[Collected data]
◇ ◇ ◇
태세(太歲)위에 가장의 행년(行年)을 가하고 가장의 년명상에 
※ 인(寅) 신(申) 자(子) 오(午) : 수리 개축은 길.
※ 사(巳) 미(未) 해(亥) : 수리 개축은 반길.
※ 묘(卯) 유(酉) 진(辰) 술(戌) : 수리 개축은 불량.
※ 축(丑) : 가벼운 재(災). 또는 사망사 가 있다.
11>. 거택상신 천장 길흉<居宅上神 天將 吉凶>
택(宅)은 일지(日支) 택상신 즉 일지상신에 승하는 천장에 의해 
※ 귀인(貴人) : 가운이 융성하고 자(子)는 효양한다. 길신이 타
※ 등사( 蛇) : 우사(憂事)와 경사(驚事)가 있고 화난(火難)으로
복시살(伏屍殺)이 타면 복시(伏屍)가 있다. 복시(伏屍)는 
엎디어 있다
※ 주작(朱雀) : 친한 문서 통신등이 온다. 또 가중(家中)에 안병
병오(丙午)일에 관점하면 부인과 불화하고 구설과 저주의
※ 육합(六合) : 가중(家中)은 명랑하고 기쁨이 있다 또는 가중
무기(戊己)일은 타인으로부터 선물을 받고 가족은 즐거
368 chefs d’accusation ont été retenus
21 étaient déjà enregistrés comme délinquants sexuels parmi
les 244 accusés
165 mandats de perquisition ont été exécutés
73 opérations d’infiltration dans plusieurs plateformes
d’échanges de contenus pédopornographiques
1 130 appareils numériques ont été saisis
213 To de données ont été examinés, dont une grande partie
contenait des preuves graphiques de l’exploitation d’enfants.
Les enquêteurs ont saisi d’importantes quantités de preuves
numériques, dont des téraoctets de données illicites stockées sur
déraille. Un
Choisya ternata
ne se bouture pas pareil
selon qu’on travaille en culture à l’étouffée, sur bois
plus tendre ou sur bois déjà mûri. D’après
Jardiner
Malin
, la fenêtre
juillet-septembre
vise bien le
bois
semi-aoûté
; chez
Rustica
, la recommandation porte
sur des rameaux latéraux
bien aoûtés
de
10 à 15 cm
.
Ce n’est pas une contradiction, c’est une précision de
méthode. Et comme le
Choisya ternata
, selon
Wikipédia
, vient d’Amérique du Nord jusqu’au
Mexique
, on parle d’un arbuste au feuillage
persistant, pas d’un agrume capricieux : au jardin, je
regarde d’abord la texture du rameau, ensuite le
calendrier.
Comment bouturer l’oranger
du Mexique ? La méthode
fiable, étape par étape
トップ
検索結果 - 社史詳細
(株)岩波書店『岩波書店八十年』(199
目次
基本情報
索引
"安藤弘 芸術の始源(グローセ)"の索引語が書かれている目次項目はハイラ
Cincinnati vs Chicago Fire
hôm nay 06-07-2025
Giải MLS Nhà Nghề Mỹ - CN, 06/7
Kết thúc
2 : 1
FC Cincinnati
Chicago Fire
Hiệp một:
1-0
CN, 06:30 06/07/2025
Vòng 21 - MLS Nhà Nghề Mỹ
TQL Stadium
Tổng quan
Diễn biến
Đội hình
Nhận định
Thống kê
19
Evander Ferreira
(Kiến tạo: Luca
◇ ◇ ◇
What you should do - Repeat all of the lines above word for word, in the same order.

Answer box -
태세(太歲)위에 가장의 행년(行年)을 가하고 가장의 년명상에 
※ 인(寅) 신(申) 자(子) 오(午) : 수리 개축은 길.
※ 사(巳) 미(未) 해(亥) : 수리 개축은 반길.
※ 묘(卯) 유(酉) 진(辰) 술(戌) : 수리 개축은 불량.
※ 축(丑) : 가벼운 재(災). 또는 사망사 가 있다.
11>. 거택상신 천장 길흉<居宅上神 天將 吉凶>
택(宅)은 일지(日支) 택상신 즉 일지상신에 승하는 천장에 의해 
※ 귀인(貴人) : 가운이 융성하고 자(子)는 효양한다. 길신이 타
※ 등사( 蛇) : 우사(憂事)와 경사(驚事)가 있고 화난(火難)으로
복시살(伏屍殺)이 타면 복시(伏屍)가 있다. 복시(伏屍)는 
엎디어 있다
※ 주작(朱雀) : 친한 문서 통신등이 온다. 또 가중(家中)에 안병
병오(丙午)일에 관점하면 부인과 불화하고 구설과 저주의
※ 육합(六合) : 가중(家中)은 명랑하고 기쁨이 있다 또는 가중
무기(戊己)일은 타인으로부터 선물을 받고 가족은 즐거
368 chefs d’accusation ont été retenus
21 étaient déjà enregistrés comme délinquants sexuels parmi
les 244 accusés
165 mandats de perquisition ont été exécutés
73 opérations d’infiltration dans plusieurs plateformes
d’échanges de contenus pédopornographiques
1 130 appareils numériques ont été saisis
213 To de données ont été examinés, dont une grande partie
contenait des preuves graphiques de l’exploitation d’enfants.
Les enquêteurs ont saisi d’importantes quantités de preuves
numériques, dont des téraoctets de données illicites stockées sur
déraille. Un
Choisya ternata
ne se bouture pas pareil
selon qu’on travaille en culture à l’étouffée, sur bois
plus tendre ou sur bois déjà mûri. D’après
Jardiner
Malin
, la fenêtre
juillet-septembre
vise bien le
bois
semi-aoûté
; chez
Rustica
, la recommandation porte
sur des rameaux latéraux
bien aoûtés
de
10 à 15 cm
.
Ce n’est pas une contradiction, c’est une précision de
méthode. Et comme le
Choisya ternata
, selon
Wikipédia
, vient d’Amérique du Nord jusqu’au
Mexique
, on parle d’un arbuste au feuillage
persistant, pas d’un agrume capricieux : au jardin, je
regarde d’abord la texture du rameau, ensuite le
calendrier.
Comment bouturer l’oranger
du Mexique ? La méthode
fiable, étape par étape
トップ
検索結果 - 社史詳細
(株)岩波書店『岩波書店八十年』(199
目次
基本情報
索引
"安藤弘 芸術の始源(グローセ)"の索引語が書かれている目次項目はハイラ
Cincinnati vs Chicago Fire
hôm nay 06-07-2025
Giải MLS Nhà Nghề Mỹ - CN, 06/7
Kết thúc
2 : 1
FC Cincinnati
Chicago Fire
Hiệp một:
1-0
CN, 06:30 06/07/2025
Vòng 21 - MLS Nhà Nghề Mỹ
TQL Stadium
Tổng quan
Diễn biến
Đội hình
Nhận định
Thống kê
19
Evander Ferreira
(Kiến tạo: Luca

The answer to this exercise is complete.